Friday 8 February 2019

The Crimson Kings

Robert Fripp is on my shortlist of the best guitarists I've seen live (see More guitarists 15 August 2018). Having last seen him with King Crimson in 1971, we caught their current tour in Liverpool late last year and I was just as impressed the best part of 50 years later.

King Crimson went from being in the vanguard of jazz influenced progressive rock to a quite pared down grunge metal sound, which influenced many bands that came later, as I now realise. American 1990s grunge band Tool from my sons' musical palette, for example, cite Crimson as a key influence on their sound, sharing Fripp's fondness for unusual time signatures.

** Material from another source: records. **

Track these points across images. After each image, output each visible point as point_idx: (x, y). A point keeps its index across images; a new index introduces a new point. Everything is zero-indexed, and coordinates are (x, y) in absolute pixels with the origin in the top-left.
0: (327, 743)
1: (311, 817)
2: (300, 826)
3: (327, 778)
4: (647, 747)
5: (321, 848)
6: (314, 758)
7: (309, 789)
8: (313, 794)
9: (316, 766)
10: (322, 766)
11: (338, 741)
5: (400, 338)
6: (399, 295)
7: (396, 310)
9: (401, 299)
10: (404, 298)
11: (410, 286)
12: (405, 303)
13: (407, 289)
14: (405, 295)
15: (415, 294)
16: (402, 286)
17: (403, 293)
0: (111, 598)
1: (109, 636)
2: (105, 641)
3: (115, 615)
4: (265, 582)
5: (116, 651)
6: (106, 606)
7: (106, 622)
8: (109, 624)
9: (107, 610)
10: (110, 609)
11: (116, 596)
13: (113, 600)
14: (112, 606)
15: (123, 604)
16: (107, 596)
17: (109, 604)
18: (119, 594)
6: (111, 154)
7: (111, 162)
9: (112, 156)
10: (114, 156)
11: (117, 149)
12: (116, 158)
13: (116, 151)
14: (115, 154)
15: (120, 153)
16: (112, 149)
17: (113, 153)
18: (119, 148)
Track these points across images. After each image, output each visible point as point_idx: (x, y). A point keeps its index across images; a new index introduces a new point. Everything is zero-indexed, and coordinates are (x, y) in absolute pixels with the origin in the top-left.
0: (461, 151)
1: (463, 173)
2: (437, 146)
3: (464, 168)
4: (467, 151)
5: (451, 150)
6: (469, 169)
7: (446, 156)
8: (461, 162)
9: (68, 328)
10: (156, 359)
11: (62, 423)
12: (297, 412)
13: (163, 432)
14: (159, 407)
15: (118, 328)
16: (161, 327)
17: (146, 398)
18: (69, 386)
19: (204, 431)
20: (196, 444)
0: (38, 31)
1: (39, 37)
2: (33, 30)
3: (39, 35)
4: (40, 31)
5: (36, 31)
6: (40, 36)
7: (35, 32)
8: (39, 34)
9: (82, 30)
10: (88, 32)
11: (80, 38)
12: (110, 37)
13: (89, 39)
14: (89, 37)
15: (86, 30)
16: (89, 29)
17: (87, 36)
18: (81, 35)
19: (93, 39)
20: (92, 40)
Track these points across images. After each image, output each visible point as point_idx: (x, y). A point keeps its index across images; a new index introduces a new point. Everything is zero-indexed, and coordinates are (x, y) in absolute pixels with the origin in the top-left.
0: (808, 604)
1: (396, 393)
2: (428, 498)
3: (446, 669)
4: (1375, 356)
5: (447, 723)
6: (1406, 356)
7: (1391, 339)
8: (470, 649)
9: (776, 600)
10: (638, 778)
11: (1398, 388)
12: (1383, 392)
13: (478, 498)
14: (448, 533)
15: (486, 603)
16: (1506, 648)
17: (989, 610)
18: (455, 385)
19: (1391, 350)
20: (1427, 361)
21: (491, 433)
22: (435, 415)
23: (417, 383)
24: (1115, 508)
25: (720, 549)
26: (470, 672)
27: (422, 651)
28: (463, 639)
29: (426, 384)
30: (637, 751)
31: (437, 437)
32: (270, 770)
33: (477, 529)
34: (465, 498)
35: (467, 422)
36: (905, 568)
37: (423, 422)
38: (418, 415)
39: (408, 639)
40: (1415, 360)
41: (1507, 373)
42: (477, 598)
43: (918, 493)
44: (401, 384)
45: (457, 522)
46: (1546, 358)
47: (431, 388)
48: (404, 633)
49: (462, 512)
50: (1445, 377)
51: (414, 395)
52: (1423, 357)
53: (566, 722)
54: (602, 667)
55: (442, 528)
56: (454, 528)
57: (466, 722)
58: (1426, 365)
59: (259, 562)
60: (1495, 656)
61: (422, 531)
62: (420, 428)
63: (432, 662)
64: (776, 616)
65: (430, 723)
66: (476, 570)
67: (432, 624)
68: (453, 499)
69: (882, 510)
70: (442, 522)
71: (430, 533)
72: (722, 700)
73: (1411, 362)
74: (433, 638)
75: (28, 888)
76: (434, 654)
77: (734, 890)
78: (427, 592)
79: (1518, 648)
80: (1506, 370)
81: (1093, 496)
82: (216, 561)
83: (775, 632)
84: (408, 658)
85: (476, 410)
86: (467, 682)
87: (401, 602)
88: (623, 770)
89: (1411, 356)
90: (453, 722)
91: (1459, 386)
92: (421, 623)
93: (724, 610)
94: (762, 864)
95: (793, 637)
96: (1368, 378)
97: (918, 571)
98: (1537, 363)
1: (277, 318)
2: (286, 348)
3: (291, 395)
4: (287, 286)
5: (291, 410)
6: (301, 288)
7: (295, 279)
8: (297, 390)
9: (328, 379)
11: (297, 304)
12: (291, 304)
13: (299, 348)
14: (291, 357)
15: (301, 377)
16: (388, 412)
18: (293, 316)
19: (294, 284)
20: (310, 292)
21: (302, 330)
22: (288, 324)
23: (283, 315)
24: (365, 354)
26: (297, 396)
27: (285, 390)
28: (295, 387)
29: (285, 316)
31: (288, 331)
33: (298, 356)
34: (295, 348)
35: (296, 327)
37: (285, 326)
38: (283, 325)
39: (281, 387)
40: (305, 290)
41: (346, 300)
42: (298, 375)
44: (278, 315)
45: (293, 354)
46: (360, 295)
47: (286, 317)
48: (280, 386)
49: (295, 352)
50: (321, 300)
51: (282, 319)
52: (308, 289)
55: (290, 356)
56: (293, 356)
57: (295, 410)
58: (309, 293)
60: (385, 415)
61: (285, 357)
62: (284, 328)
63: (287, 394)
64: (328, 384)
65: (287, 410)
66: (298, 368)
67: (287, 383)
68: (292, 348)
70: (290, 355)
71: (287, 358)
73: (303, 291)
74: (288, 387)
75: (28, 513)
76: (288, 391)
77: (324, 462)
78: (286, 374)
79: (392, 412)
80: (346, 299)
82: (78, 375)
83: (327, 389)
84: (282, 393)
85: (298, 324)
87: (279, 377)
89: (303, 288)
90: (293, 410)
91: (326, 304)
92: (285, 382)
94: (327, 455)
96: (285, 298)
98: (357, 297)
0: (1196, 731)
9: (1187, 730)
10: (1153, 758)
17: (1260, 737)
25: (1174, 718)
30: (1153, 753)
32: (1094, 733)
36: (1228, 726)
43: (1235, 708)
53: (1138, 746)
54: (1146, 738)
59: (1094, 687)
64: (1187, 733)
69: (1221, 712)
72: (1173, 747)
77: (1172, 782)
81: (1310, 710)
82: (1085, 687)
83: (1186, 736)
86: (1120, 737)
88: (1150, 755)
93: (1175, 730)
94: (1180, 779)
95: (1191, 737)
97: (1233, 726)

Across the eras some of Crimson's material isn't what you would call easy listening. But Mrs H enjoyed the gig and readily agreed that seeing them perform 21st Century Schizoid Man, the first track on their highly acclaimed first album from 1969, is something everybody who likes rock music should experience.

From the late 70s onwards my attention was elsewhere and I hadn't bought any of their stuff in decades. I've now got a bit of catching up to do as I the harsh guitar laden sound is more to my taste than I realised.

I will eventually return to my guitarists shortlist (just one more to go!) but the gig also left me thinking about one of the other "members" of the original King Crimson. I say "members" because he didn't play an instrument: Peter Sinfield wrote the lyrics, acted as road manager and constructed one of the first light shows used by a touring band: it was so unusual it was one of the reasons people went to see them. So Sinfield was considered a full member of the band. Until, like all of the other members of the band in its first 20 years or so, Robert Fripp fell out with him or vice-versa. (He did fall back in with some, so I saw the proficient multi-instrumentalist Mel Collins again from the 70s band the other week).

I'd checked up on Sinfield quite recently on Wikipedia. One thing about the world of the internet is that you can nearly always answer the question "whatever happened to....?" about almost anyone who has been well known. As far as I was concerned Sinfield fell off the planet after Crimson. I should have noticed that he worked with Emerson, Lake and Palmer (well he knew Lake from Crimson). But after that he co-wrote hits for Celine Dion (her Think Twice won him an Ivor Novello award), Cher, Cliff Richard, Leo Sayer, Five Star and Bucks Fizz!

So he went on from writing lyrics like:
Cat's foot, iron claw
Neurosurgeons scream for more
Paranoia's poison door
21st Century Schizoid Man

in 1969 to

Your world is turning from night to day
Your dream is burning far, far away
Into the blue, you and I
To the circus in the sky....
In the land of make believe...
(The Land of Make Believe,  a number 1 hit for Bucks Fizz in 1982).

Crazy.

But I also learned it was Sinfield who coined the band name King Crimson, verbally riffing on alternative names for the devil. Strange the things you don't realise at the time.